My academic career has been interspersed with work in media production, and I’ve held a series of internships and paid positions scattered across newspapers, magazines, websites, broadcast news, cable television, film, radio, and a museum. Among the highlights are time spent as a production intern at ABC News Nightline in early 2005, a year as a junior editor at Seed Magazine, a bit of work as a field producer for WNYC’s NPR program, Radio Lab, and time as a blogger for Scientific American. I’ve also produced a documentary, and spent time working for a production company that contributed programs to the Discovery Channel.

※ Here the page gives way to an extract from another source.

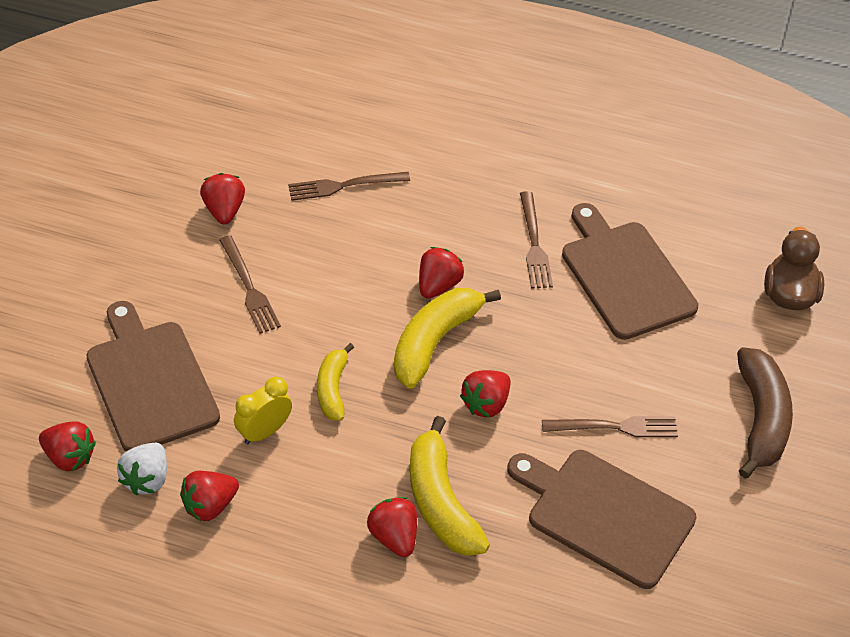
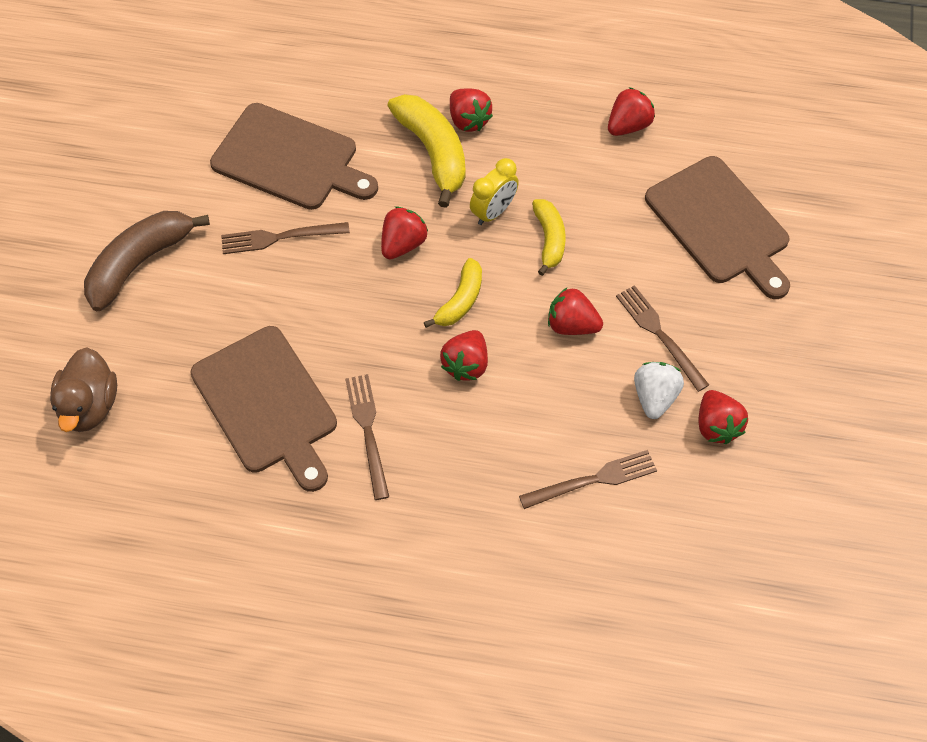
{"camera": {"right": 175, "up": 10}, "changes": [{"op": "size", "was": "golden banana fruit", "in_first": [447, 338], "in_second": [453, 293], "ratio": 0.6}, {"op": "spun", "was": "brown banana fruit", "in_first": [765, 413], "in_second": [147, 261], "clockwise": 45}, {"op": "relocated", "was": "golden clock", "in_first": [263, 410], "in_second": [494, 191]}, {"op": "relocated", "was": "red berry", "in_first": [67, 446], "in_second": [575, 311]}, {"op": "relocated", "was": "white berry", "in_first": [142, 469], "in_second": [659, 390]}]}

After starting at Cornell, I spent a semester as a graduate fellow of the National Academy of Sciences, where I organized public programs for the Marian Koshland Science Museum.
My time examining science, technology, and communication in tandem, along with my experience in media production, have contributed to my fascination with the technology and cultural practices surrounding media, and a great deal of my graduate education has been in science and technology studies. My research is an attempt to understand how people in different positions weave together heterogeneous resources—social and legal, technical and commercial—into working “socio-technical systems” for the production and distribution of media products. In other words, I look at the nuts and bolts of online television distribution and web development as a sociological phenomenon akin to the development of power grids, freeway systems, or public transit lines. This often means not only talking with engineers and media producers about their work, but learning the actual skills involved—what C.W. Anderson has called a “sociology of algorithms.”
All of this—the research, the coursework, my love of science journalism and media production—has been inspired by a passion for figuring out how things work and conveying useful information. Perhaps it’s not surprising that my twin obsessions of tinkering and teaching, discovering new things and passing them on, have landed me in academia. Teaching is the most fulfilling thing I have ever done. I love delivering concepts and skills into new hands and watching the wonderful things students do with them. In the end, I hope my students learn as much from me as I do from them.